中将がただの浅はかなプレイボーイだったらよかったのに。
中将のことを知れば知るほど、佐理の中で中将を騙しているという罪悪感は大きくなっていった。
それでも佐理が中将と会うのを止めなかったのは、中将が毎回持ってくる貢物をあてにしている家族のため、というのは表向きの理由で、佐理には分かっていた、本当は佐理が中将と会いたいのだということを。
誰かに対してこんな気持ちになったのは初めてだった。佐理は今になって軽い気持ちで始めてしまった今回のことを後悔していた。

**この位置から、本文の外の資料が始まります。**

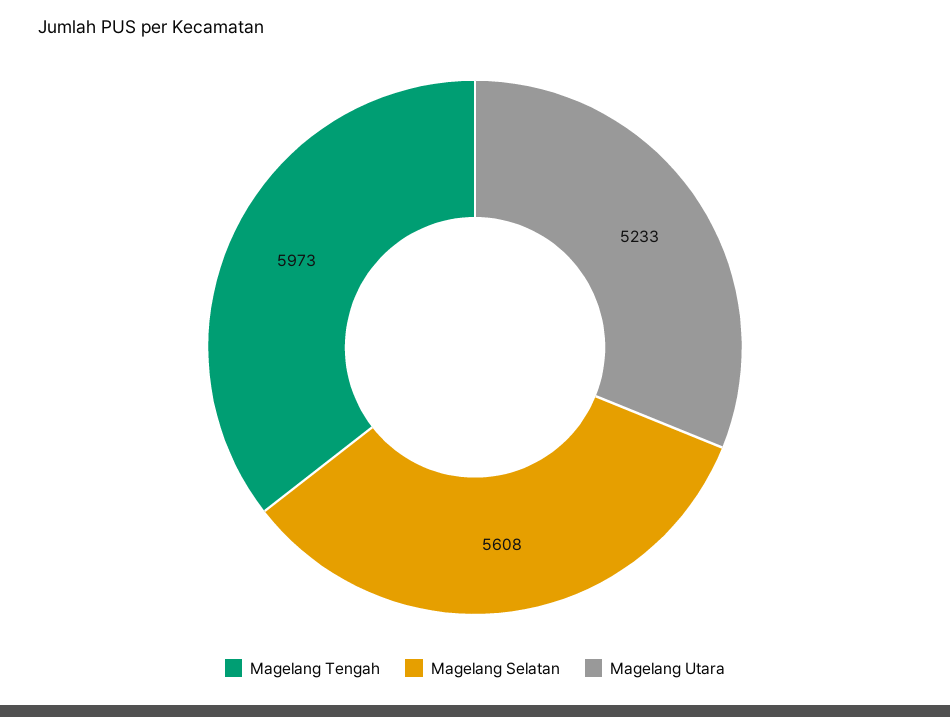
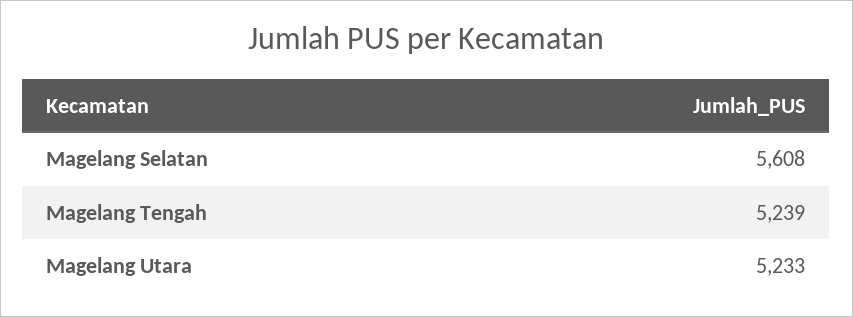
Magelang Tengah: 5973 -> 5239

高子の代わりに中将に会ったりしなければよかった。その前に文のやり取りなんてしなければよかった。
でもだって、佐理は知らなかったのだ。
中将がこんなに優しい素晴らしい男だったとは。
中将は光輝くようなイケメンだという。青海波を舞っていた中将は遠すぎて顔はほとんど分からなかった。女性をとろけさせる甘いマスクを被っているのか、それとも眼光鋭い精悍な顔つきなのか。
佐理は中将が帰った後、いつもその伽羅(きゃら)の残り香を嗅ぎながら、朝焼けの空に中将の顔を想像した。
そして会うたびに大きくなる罪悪感と、胸に初めて宿る感情に戸惑いを感じた。